= Requirement =
Keep the images out while you retype all of the data exactly.

= Dataset excerpt =
++++++++++

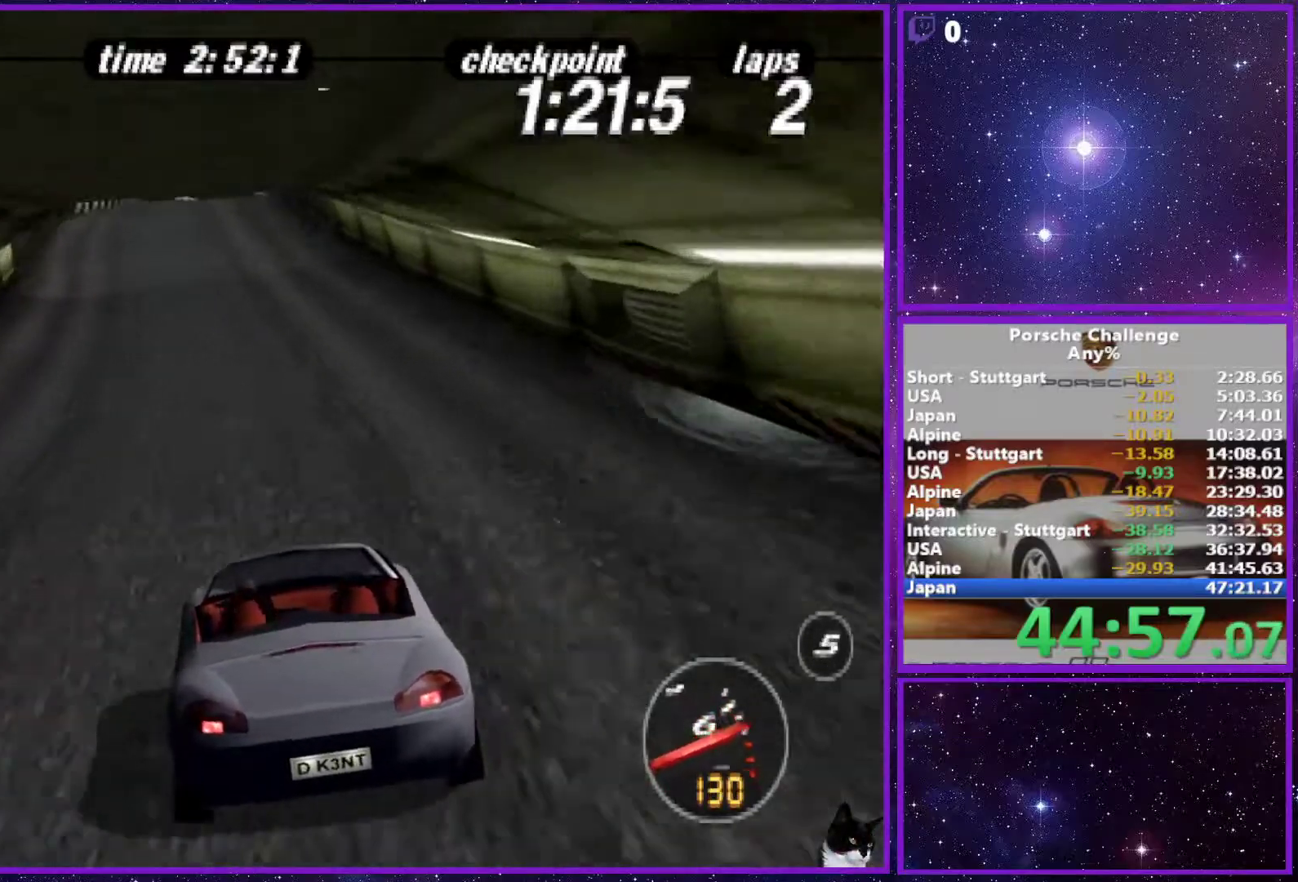
{"buttons": [], "left_stick": "center", "right_stick": "center", "events": []}
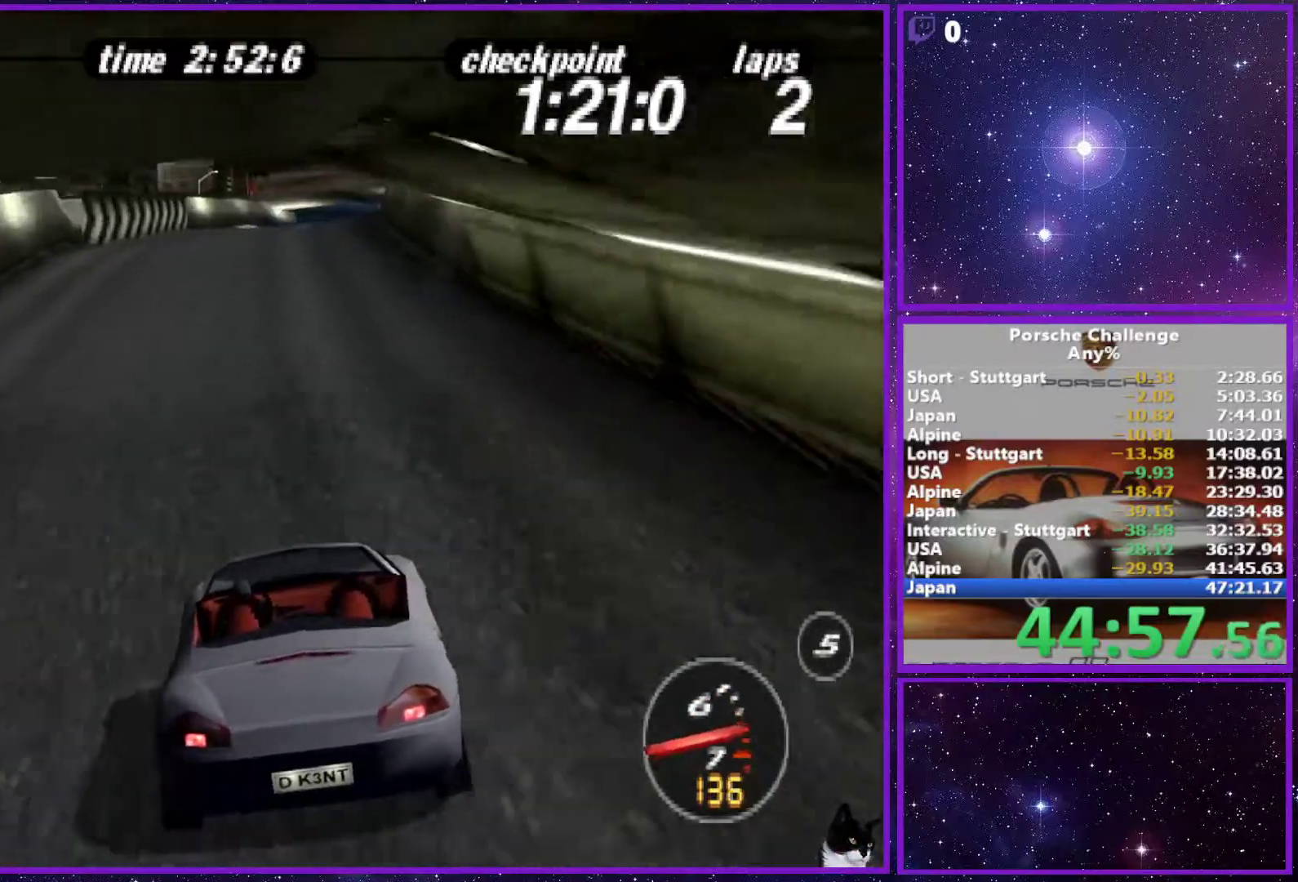
{"buttons": [], "left_stick": "center", "right_stick": "center", "events": []}
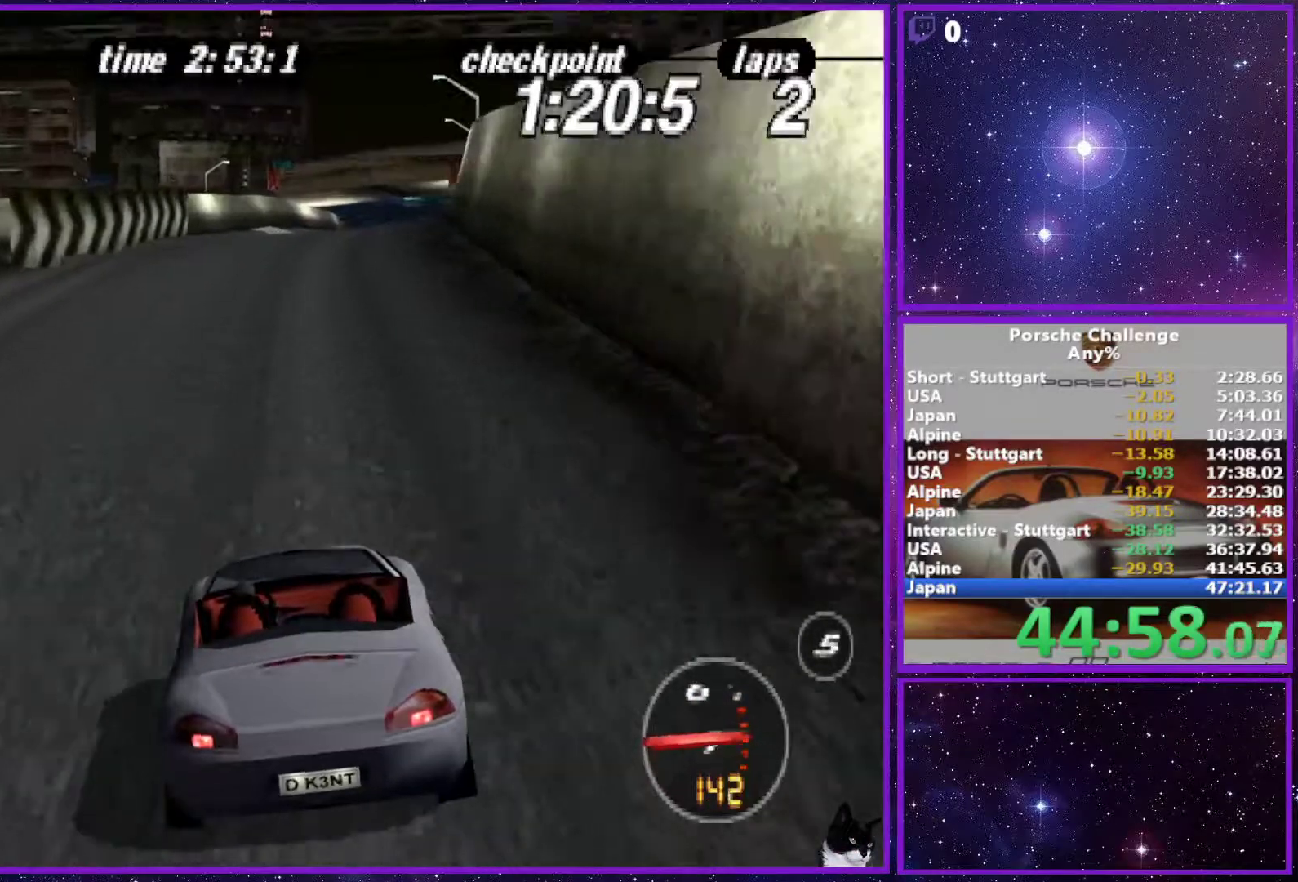
{"buttons": [], "left_stick": "center", "right_stick": "center", "events": [[217, "left_stick", "right"], [333, "left_stick", "center"], [433, "R1", "down"], [500, "R1", "up"]]}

++++++++++

= Response =
{"buttons": [], "left_stick": "center", "right_stick": "center", "events": []}
{"buttons": [], "left_stick": "center", "right_stick": "center", "events": []}
{"buttons": [], "left_stick": "center", "right_stick": "center", "events": [[217, "left_stick", "right"], [333, "left_stick", "center"], [433, "R1", "down"], [500, "R1", "up"]]}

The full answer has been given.